=== EXERCISE INPUTS ===

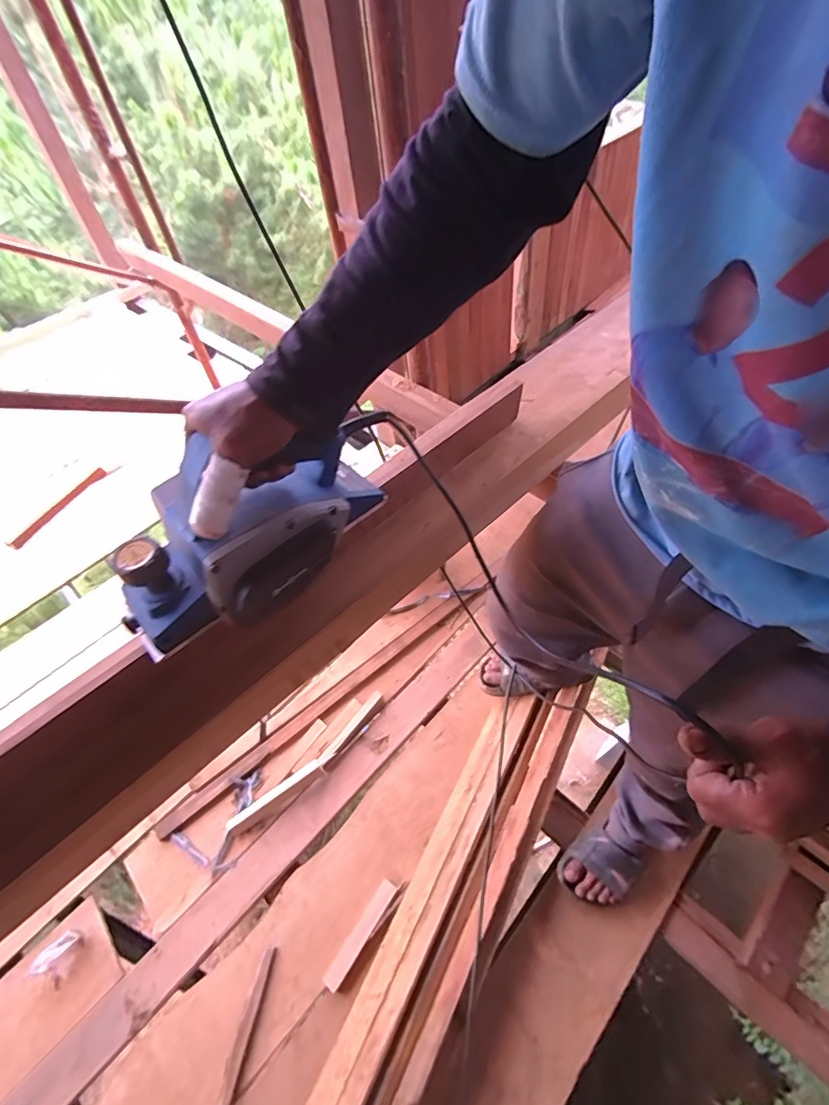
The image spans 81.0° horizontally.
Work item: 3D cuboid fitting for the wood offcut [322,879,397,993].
[{"bbox_3d":[-0.103,0.733,0.936,0.033,0.023,0.187,27,60,25],"label":"wood offcut"}]

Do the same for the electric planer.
[{"bbox_3d":[-0.155,-0.041,0.444,0.274,0.145,0.137,-37,58,-20],"label":"electric planer"}]

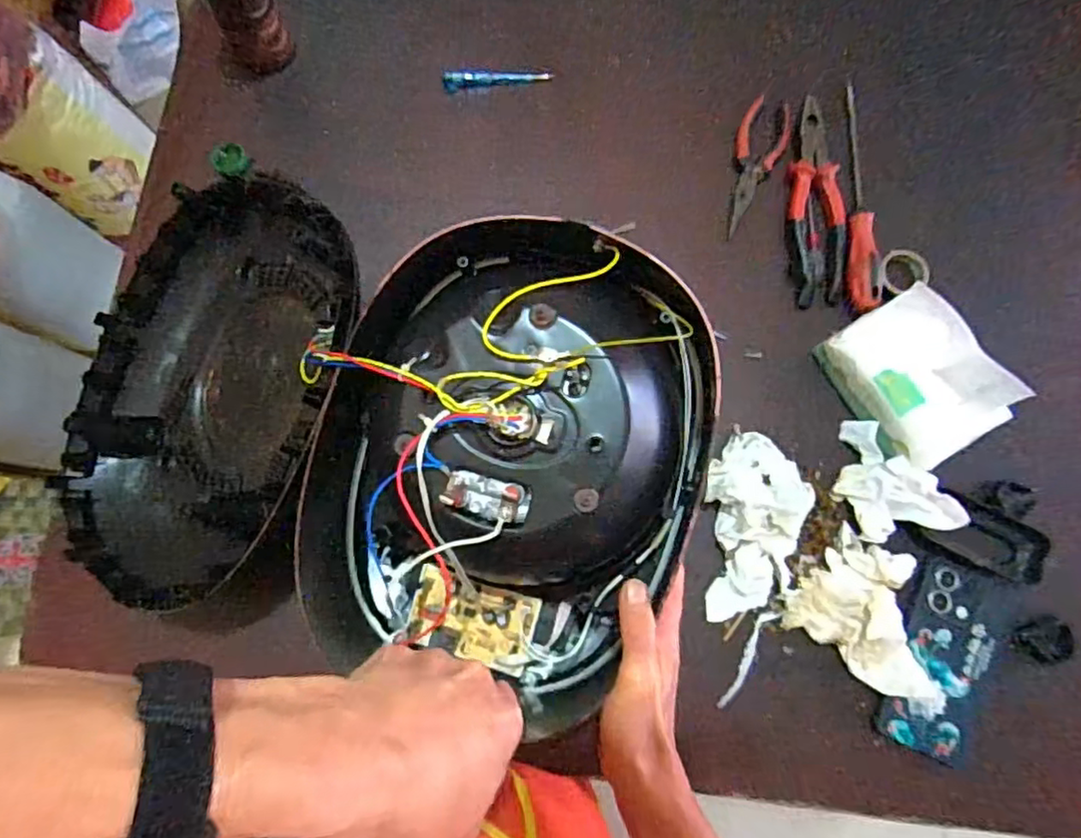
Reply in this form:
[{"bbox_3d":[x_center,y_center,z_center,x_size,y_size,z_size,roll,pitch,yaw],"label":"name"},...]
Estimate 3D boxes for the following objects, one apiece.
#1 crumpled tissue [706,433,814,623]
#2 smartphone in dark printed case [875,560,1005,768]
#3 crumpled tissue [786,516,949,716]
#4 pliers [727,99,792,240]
[{"bbox_3d":[0.193,0.095,0.562,0.090,0.034,0.160,4,80,0],"label":"crumpled tissue"},{"bbox_3d":[0.346,0.205,0.544,0.078,0.009,0.159,18,80,2],"label":"smartphone in dark printed case"},{"bbox_3d":[0.295,0.168,0.537,0.148,0.025,0.106,35,81,5],"label":"crumpled tissue"},{"bbox_3d":[0.211,-0.251,0.631,0.046,0.013,0.146,20,80,2],"label":"pliers"}]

===

Print each entry precisely as written; the pictures stay out.

The image spans 81.0° horizontally.
Work item: 3D cuboid fitting for the wood offcut [322,879,397,993].
[{"bbox_3d":[-0.103,0.733,0.936,0.033,0.023,0.187,27,60,25],"label":"wood offcut"}]

Do the same for the electric planer.
[{"bbox_3d":[-0.155,-0.041,0.444,0.274,0.145,0.137,-37,58,-20],"label":"electric planer"}]

Reply in this form:
[{"bbox_3d":[x_center,y_center,z_center,x_size,y_size,z_size,roll,pitch,yaw],"label":"name"},...]
Estimate 3D boxes for the following objects, one apiece.
#1 crumpled tissue [706,433,814,623]
#2 smartphone in dark printed case [875,560,1005,768]
#3 crumpled tissue [786,516,949,716]
#4 pliers [727,99,792,240]
[{"bbox_3d":[0.193,0.095,0.562,0.090,0.034,0.160,4,80,0],"label":"crumpled tissue"},{"bbox_3d":[0.346,0.205,0.544,0.078,0.009,0.159,18,80,2],"label":"smartphone in dark printed case"},{"bbox_3d":[0.295,0.168,0.537,0.148,0.025,0.106,35,81,5],"label":"crumpled tissue"},{"bbox_3d":[0.211,-0.251,0.631,0.046,0.013,0.146,20,80,2],"label":"pliers"}]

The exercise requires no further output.